Farahani has been exiled from Iran since 2008 and, following Mahsa Amini’s death in police custody, she vocally supported the 2022 Woman, Life, Freedom protests. Ducournau describes her as “a warrior who has been through a lot – I see the sweetness but she’s also a bulldozer when needed”.

Mother’s love: Ducournau wrote the part of the mother specifically for Golshifteh Farahani, left

Mother’s love: Ducournau wrote the part of the mother specifically for Golshifteh Farahani, left (Curzon)

For all of this, Alpha was met with scathing dismissals from popular publications on the heels of its Cannes premiere. Peter Bradshaw’s one-star review for The Guardian was headlined “Julia Ducournau’s disjointed body horror is an absolute gamma.” In his D+ review for IndieWire, David Ehrlich complained about its “incoherent timeline”. Geoffrey MacNab, of this very parish, wrote “the movie is undermined by its own dense and impenetrable storytelling style”.

It’s misguided, though, to reject a film based on conventional metrics when it is clearly a personal vision.
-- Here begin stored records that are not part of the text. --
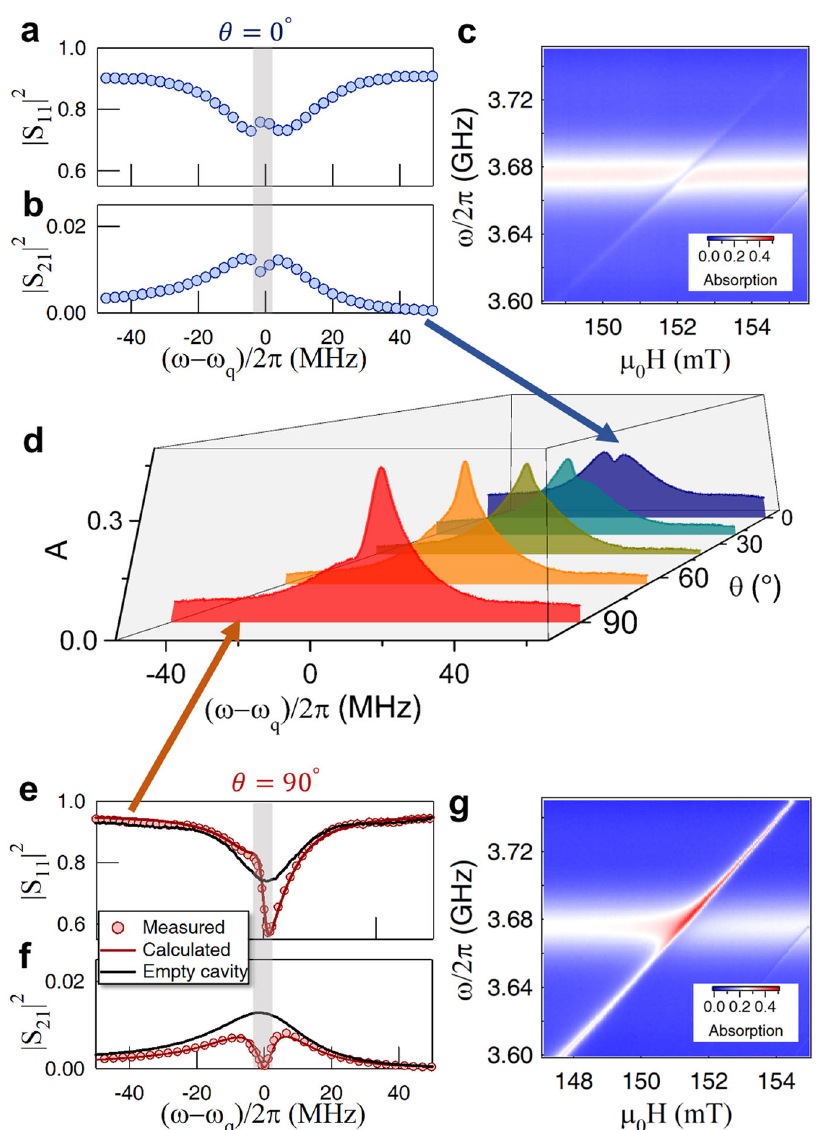
Fig. 3 Absorption enhancement. At θ = 0 ∘ , corresponding to conventional MIT dynamics, the squared amplitudes of the re fl ection ( ∣ S 11 ∣ 2 ) enhancement and transmission ( ∣ S 21 ∣ 2 ) suppression at zero detuning are plotted in ( a ) and ( b ). Measured absorption spectra at different bias fi elds are plotted in ( c ). By tuning θ , the measured absorption spectra at 5 different angles are plotted in ( d ). Typically, at θ = 90 ∘ , both squared amplitudes of the re fl ection ( e ) and transmission ( f ) are suppressed relative to the empty cavity (black solid lines). Red solid lines in ( e ) and ( f ) indicate the calculated results. Absorption spectra measured at different bias magnetic fi elds are plotted in ( g ), which shows an evident absorption enhancement (the red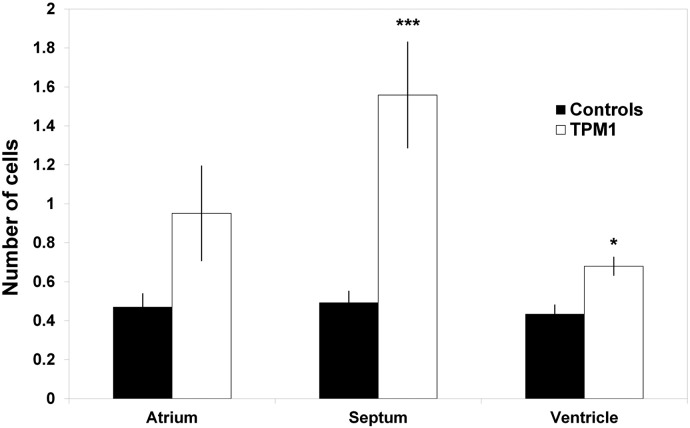
Apoptosis increased in the atrial septum and ventricular wall of TPM1-MO hearts.Apoptosis was measured in UT, SC (pooled as controls; n = 6) and TPM1-MO hearts (n = 7). Apoptosis was significantly increased in the atrial septum and ventricles of TPM1-MO hearts, *P < 0.05 ***P < 0.001.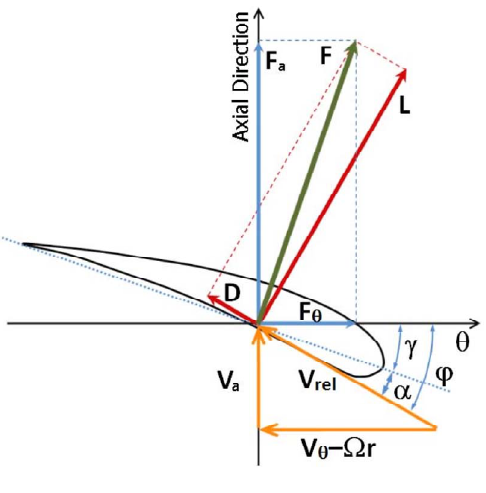
Figure 1. A cross-sectional aerofoil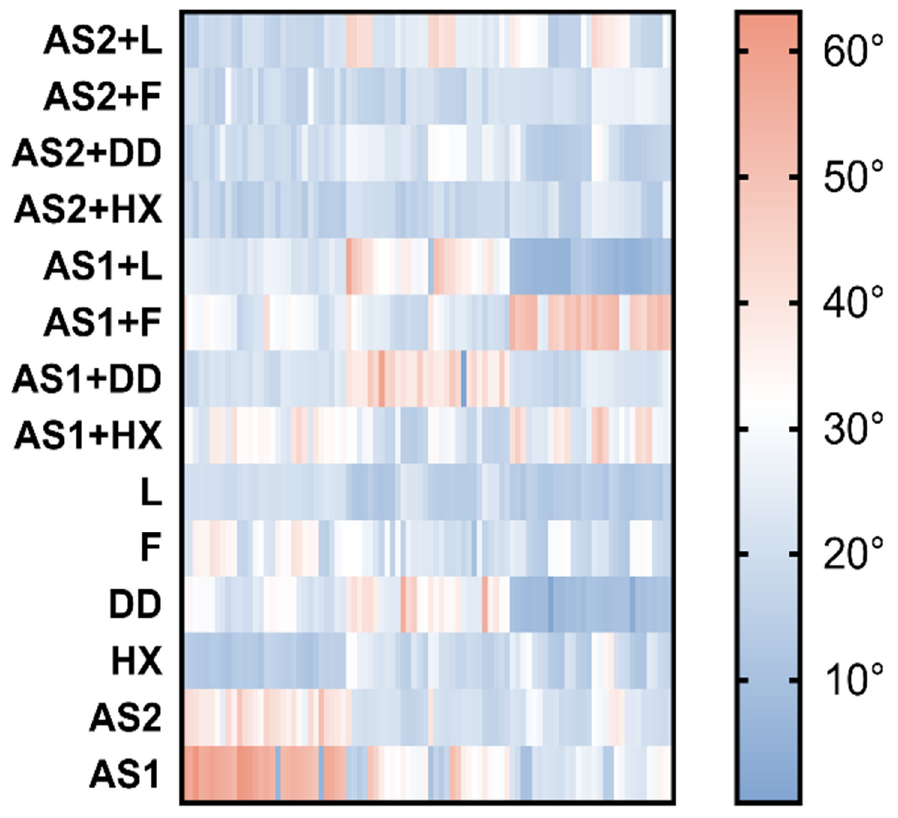
Figure 6. Heat map showing the contact angle range in 14 analyzed specimens in all measurements. Table 3. Contact angles, pH, and conductivity of the tested solution at room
Timeline fluency is not the intention as much as it is Ducournau immersing us in her characters’ experience of reality. As she freely concedes, “my cinema is incredibly subjective in the way I use the camera, in the way I use sound design – you are constantly inside my characters’ perceptions.” In fact, this is how it feels to be alive. We’re usually in more than one place at once as memories, reveries, and fixations bleed into the present moment, colouring it to the point that phantoms might as well be real.

“I could not do a classic, linear, three-act film when we’re talking about people who are still living in trauma and who, like Alpha, are the recipient of that trauma,” says Ducournau. “The timeline of trauma is confusing. It is constantly poked by the resurgences of the past, in terms of visions, hallucinations or panic attacks. Reliving a scene all of a sudden, and feeling it very strongly when it was 10 or 20 years ago – and, at the same time, being engulfed into this crazy apprehension of the future, because you’re afraid that things are going to happen again.”

I felt this film in my bones on my first viewing. On my second viewing, even more so. In a scene where Alpha thrashes in bed and the ceiling closes in on her, I felt the crushing sensation of the world growing smaller as my mother left it. This was not like remembering, this was closer to virtual reality. I was so undone that afterwards I had a theory of why critics did not want to let the film in. This kind of emotional surrender makes you feel so vulnerable.

Filmmaker Julia Ducournau in May

Filmmaker Julia Ducournau in May (Getty)

Yet vulnerability is a prerequisite for meaningful relationships with art and with humans. As Rahim points out, you can be in the middle of a crowd, but if you’re closed off, “then you’re alone. You don’t get connected to anyone and it’s sad, finally, to not embrace your emotions and listen to others’ emotions. That’s what growing up is somehow. You’ve got to free yourself from so many things, and I think it starts with listening to your emotions in your body.”

For Ducournau, delving ever deeper and darker is the only way to avoid stagnation. “If you deny a trauma or repress an emotion, it’s going to trickle down through time and through other people after you.” She believes this socially, as well as personally, and points to the fact that despite the coronavirus pandemic, the world has snapped back into business-as-usual – “like nothing happened, except that everything happened. We all went through an abnormal situation that led a lot of people into depression.”

Traumatic experiences are not, by their nature, something we process in the moment that they erupt. It is the decision to feel them again later, and from a place of safety, that enables some semblance of healing. This is the story of Alpha as well as the story of the making of Alpha. As Ducournau puts it, “the emotional fabric that we needed on the shoot made it a safe place to be yourself”.

The confrontational power of this collective effort and the visceral humanity it surfaces is distilled in an early school scene. Alpha’s blood from her unhealed tattoo drips onto a projector, causing classmates to react with disgust. To this, her English teacher has the perfect response: “We’re not made of fairy dust.”